IPCA tem primeira deflação de 2025. Pressão nos preços persiste
Deflação de agosto, de 0,11%, foi influenciada por energia e alimentos. Expectativa é de volta da pressão inflacionária em setembro.
O IPCA registrou deflação de 0,11% em agosto, primeira queda do ano e menos intensa que a projetada pelo mercado, cuja mediana apontava recuo de 0,15%.
Segundo o IBGE, a retração foi puxada por energia elétrica, alimentos e transportes, que juntos subtraíram 0,30 ponto percentual do índice.
A energia elétrica residencial recuou 4,21%, resultado do fim da cobrança extra da bandeira tarifária anterior e de reduções regionais autorizadas pela Aneel.
O grupo Habitação foi o que mais impactou negativamente, com –0,14 ponto. Alimentação e bebidas caíram 0,46%, com destaque para recuos no tomate (–15,88%), batata-inglesa (–9,36%) e óleo de soja (–6,22%).
Transportes tiveram queda de 0,27%, influenciada por recuos na gasolina (–0,79%), passagens aéreas (–9,74%) e automóveis novos (–1,03%).

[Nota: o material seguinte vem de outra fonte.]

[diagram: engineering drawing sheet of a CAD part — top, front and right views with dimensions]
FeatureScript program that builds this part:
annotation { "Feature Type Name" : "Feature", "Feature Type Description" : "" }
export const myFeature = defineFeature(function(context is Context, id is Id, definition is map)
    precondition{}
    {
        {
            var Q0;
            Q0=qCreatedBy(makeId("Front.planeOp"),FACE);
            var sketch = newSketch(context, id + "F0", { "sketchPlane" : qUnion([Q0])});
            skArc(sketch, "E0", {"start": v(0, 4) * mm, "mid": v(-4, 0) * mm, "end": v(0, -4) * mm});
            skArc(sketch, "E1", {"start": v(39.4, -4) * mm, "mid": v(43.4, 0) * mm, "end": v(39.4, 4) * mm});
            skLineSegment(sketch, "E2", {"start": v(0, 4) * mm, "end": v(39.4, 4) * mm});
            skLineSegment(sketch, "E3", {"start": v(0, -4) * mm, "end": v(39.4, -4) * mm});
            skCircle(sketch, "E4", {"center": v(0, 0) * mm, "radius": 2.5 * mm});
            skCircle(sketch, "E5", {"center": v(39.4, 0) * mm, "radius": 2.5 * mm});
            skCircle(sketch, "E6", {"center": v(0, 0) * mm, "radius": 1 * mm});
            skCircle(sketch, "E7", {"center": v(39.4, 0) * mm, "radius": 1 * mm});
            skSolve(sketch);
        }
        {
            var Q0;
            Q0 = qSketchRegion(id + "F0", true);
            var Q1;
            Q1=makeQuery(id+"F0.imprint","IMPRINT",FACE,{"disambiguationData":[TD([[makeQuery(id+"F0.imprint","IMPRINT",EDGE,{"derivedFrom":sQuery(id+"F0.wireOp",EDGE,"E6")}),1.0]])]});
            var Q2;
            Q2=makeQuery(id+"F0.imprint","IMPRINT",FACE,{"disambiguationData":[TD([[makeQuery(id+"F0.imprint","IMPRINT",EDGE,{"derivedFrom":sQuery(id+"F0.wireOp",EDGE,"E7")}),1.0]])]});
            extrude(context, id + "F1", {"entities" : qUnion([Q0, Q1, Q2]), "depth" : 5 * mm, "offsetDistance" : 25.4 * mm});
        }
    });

Já combustíveis como etanol e diesel registraram alta, de 3,02% e 0,96%, respectivamente.
Apesar do resultado, alguns segmentos mantiveram pressão inflacionária. Saúde e cuidados pessoais subiram 0,43%, impulsionados por itens de higiene e medicamentos.

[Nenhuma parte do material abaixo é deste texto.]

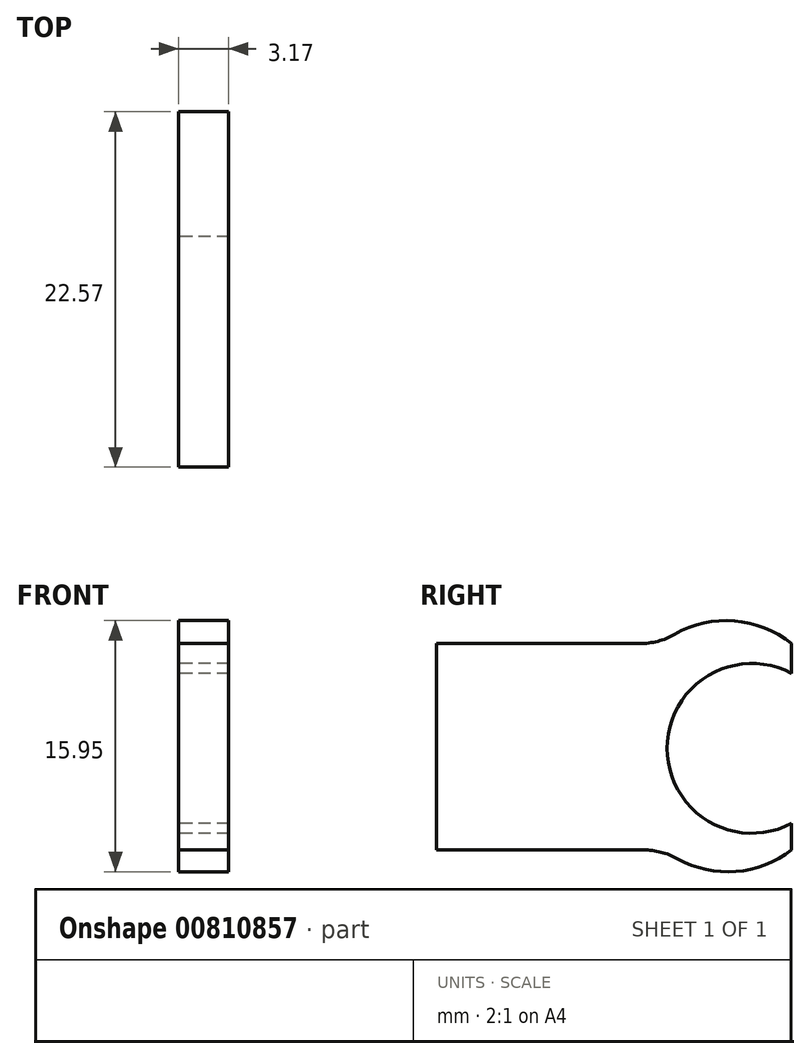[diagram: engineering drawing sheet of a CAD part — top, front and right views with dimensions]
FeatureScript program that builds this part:
annotation { "Feature Type Name" : "Feature", "Feature Type Description" : "" }
export const myFeature = defineFeature(function(context is Context, id is Id, definition is map)
    precondition{}
    {
        {
            var Q0;
            Q0=qCreatedBy(makeId("Right.planeOp"),FACE);
            var sketch = newSketch(context, id + "F0", { "sketchPlane" : qUnion([Q0])});
            skLineSegment(sketch, "E0.left", {"start": v(-12.97, -6.1) * mm, "end": v(-12.97, -6.1) * mm});
            skLineSegment(sketch, "E1.right", {"start": v(-12.97, 7) * mm, "end": v(-12.97, -6.1) * mm});
            skLineSegment(sketch, "E2.bottom", {"start": v(-12.97, 7) * mm, "end": v(-0.03, 7) * mm});
            skLineSegment(sketch, "E2.top", {"start": v(-12.97, -6.1) * mm, "end": v(0.2, -6.1) * mm});
            skLineSegment(sketch, "E2.right", {"start": v(9.6, 7) * mm, "end": v(9.6, -6.1) * mm});
            skArc(sketch, "E3", {"start": v(9.6, 5.12) * mm, "mid": v(1.69, 0.36) * mm, "end": v(9.6, -4.4) * mm});
            skLineSegment(sketch, "E4.left", {"start": v(-12.97, -6.1) * mm, "end": v(-12.97, 7) * mm});
            skArc(sketch, "E5", {"start": v(9.6, 7) * mm, "mid": v(5.97, 8.45) * mm, "end": v(2.17, 7.6) * mm});
            skArc(sketch, "E6", {"start": v(2.34, -6.65) * mm, "mid": v(6.06, -7.46) * mm, "end": v(9.6, -6.1) * mm});
            skPoint(sketch, "E7.newPointA", {"position": v(1.23, 6.95) * mm});
            skPoint(sketch, "E7.newPointB", {"position": v(9.6, 7) * mm});
            skArc(sketch, "E7.filletArc", {"start": v(-0.03, 7) * mm, "mid": v(1.1, 7.16) * mm, "end": v(2.17, 7.6) * mm});
            skPoint(sketch, "E8.newPointA", {"position": v(1.23, -5.88) * mm});
            skPoint(sketch, "E8.newPointB", {"position": v(9.6, -6.1) * mm});
            skArc(sketch, "E8.filletArc", {"start": v(2.34, -6.65) * mm, "mid": v(1.3, -6.24) * mm, "end": v(0.2, -6.1) * mm});
            skSolve(sketch);
        }
        {
            var Q0;
            {var subQ3=sQuery(id+"F0.wireOp",EDGE,"I5QzVo2a-R8Gp-gC0j-RGT5-BMx39ckJmGD2.bottom");Q0=makeQuery(id+"F0.imprint","IMPRINT",FACE,{"disambiguationData":[TD([[makeQuery(id+"F0.imprint","IMPRINT",EDGE,{"derivedFrom":subQ3}),1.0]])]});}
            var Q1;
            Q1=makeQuery(id+"F0.imprint","IMPRINT",FACE,{"disambiguationData":[TD([[makeQuery(id+"F0.imprint","IMPRINT",EDGE,{"derivedFrom":sQuery(id+"F0.wireOp",EDGE,"E2.bottom")}),-1.0]])]});
            extrude(context, id + "F1", {"entities" : qUnion([Q0, Q1]), "depth" : 3.17 * mm, "offsetDistance" : 25.4 * mm});
        }
    });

Educação também avançou 0,46%, com reajustes no ensino superior.
Na comparação anual, o IPCA acumula alta de 3,39% nos últimos 12 meses, dentro do intervalo de tolerância da meta do Banco Central para 2025, de 3% com margem de 1,5 ponto percentual para mais ou menos.
No acumulado de 2025 até agosto, a inflação está em 2,79%.
A deflação mensal ocorre após estabilidade em julho e foi precedida por uma prévia inflacionária (IPCA-15) que indicava recuo de 0,14% em agosto.
Esse alívio, no entanto, poder ser pontual e condicionado a fatores específicos, como reduções tarifárias e safras favoráveis de alguns alimentos.
Para setembro, o cenário pode mudar. A retomada da bandeira tarifária vermelha nível 1 já está em vigor e deve elevar o custo da energia elétrica.
As passagens aéreas podem a subir com a aproximação de feriados prolongados em novembro e dezembro, e férias escolares, pressionando novamente o índice.